[Retard] NaNo Prompts 2022 – Jour 4

Debout devant elles, Jacques ne sait pas quoi faire. Il ferme les yeux. Il savait qu’il devait le faire, mais choisir avait toujours été un problème. Qui aime choisir ? Les gens qui n’ont pas d’autres choix. Aujourd’hui, il devait le faire. Et cela ne lui plaisait pas, du tout.

Toujours les yeux fermés, il se laissa aller à ses souvenirs. Pendant un instant, le temps se bloque, puis commence doucement sa course folle vers le passé. Jacques avait alors de nouveau vingt ans, en pleine jeunesse. Il se vit, fringant, sortant de la boucherie de sa mère alors que c’était son premier jour de travail, fier comme un coq de pouvoir dire qu’il gagnait sa vie. Bien sûr, il avait tenté de faire des études, mais les études, c’était cher et les parents n’avaient pas les moyens. La viande, c’était une passion dans la famille, une passion qu’il avait transmise à sa femme, puis à leur fils unique. Jacques savait qu’il aurait du avoir un ou deux frères ou sœur mais ils n’étaient pas là et il n’avait jamais eu la maladresse de demander pourquoi. C’était, somme tout, un enfant assez poli, droit et sérieux.
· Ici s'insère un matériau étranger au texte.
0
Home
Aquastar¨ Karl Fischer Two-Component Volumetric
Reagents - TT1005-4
Aussi, ses parents étaient ravis de le voir reprendre la boucherie. Son père avait même dit : comme ça, ça restera dans la famille. Sa mère n’avait rien dit. Elle n’avait jamais vraiment été démonstrative. Jacques ne manquait de rien, il était logé, nourri, blanchi.
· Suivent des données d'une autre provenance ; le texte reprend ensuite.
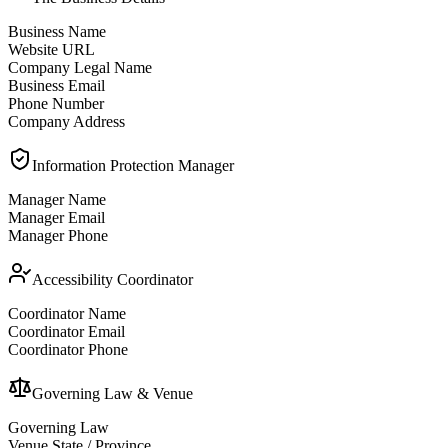
Business Name
Website URL
Company Legal Name
Business Email
Phone Number
Company Address
Information Protection Manager
Manager Name
Manager Email
Manager Phone
Accessibility Coordinator
Coordinator Name
Coordinator Email
Coordinator Phone
Governing Law & Venue
Governing Law
Venue State / Province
Bond dans le temps de quelques années. Jacques à vingt quatre ans. Il mange chez ses parents et sa mère se plaint de ne pas avoir de petits enfants. « Vingt-quatre ans, tu te rends compte ! De nos jours, c’est presque un crime de rester célibataire aussi longtemps ! ». Jacques mange son gigot sans rien dire. Ah, le gigot de sa mère, un vrai bonheur et une madeleine de Proust que fera renaître Vera, sa première femme. Il ne la rencontrerai que plus tard. Pour l’instant, Jacques était un tombeur, un vrai. Il avait des petites amourettes sans rien de sérieux, une façon de passer le temps quand il ne vendait pas sa viande. Ses parents commençaient doucement à s’effacer du magasin, lui laissant les rênes quand il allait en vacances. Il avait pris un employé, Georges, un bon gars même s’il avait des moments un peu benêts. Impossible de dire à ses parents qu’il ne se voyait pas se marier.
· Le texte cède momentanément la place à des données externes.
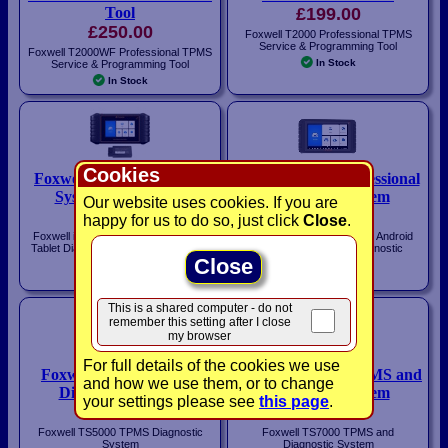
Tool
£199.00
£250.00
Foxwell T2000 Professional TPMS
Service & Programming Tool
Foxwell T2000WF Professional TPMS
In Stock
Service & Programming Tool
In Stock
Cookies
Foxwell i50TS Diagnostic
Foxwell i80TS Professional
System with TPMS
Diagnostic System
Our website uses cookies. If you are
£495.00
£1,095.00
happy for us to do so, just click
Close
.
Foxwell i50TS Android Touchscreen
Foxwell i80TS Professional Android
Tablet Diagnostic System with TPMS
Touchscreen Tablet Diagnostic
System
Close
In Stock
In Stock
This is a shared computer - do not
remember this setting after I close
my browser
For full details of the cookies we use
Foxwell TS5000 TPMS
Foxwell TS7000 TPMS and
and how we use them, or to change
Diagnostic System
Diagnostic System
your settings please see
this page
.
£295.00
£595.00
Foxwell TS5000 TPMS Diagnostic
Foxwell TS7000 TPMS and
System
Diagnostic System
Trente ans. « Oui, je le veux ». La cérémonie à l’église pour faire plaisir aux parents. On connaît la chanson. On la chante quand même. Vera est magnifique dans sa robe blanche. Jacques est amoureux. Fou amoureux de celle qui a presque su égaler le gigot de sa mère.

Trente cinq ans… et trois enfants plus tard. Jacques et Vera sont fou amoureux, comme au premier jour. Ils sont fous tout court. Fous mais pas exempts de responsabilité. La boutique fonctionne bien. Georges est fidèle au poste. Les parents sont de moins en moins présents. On achète une maison.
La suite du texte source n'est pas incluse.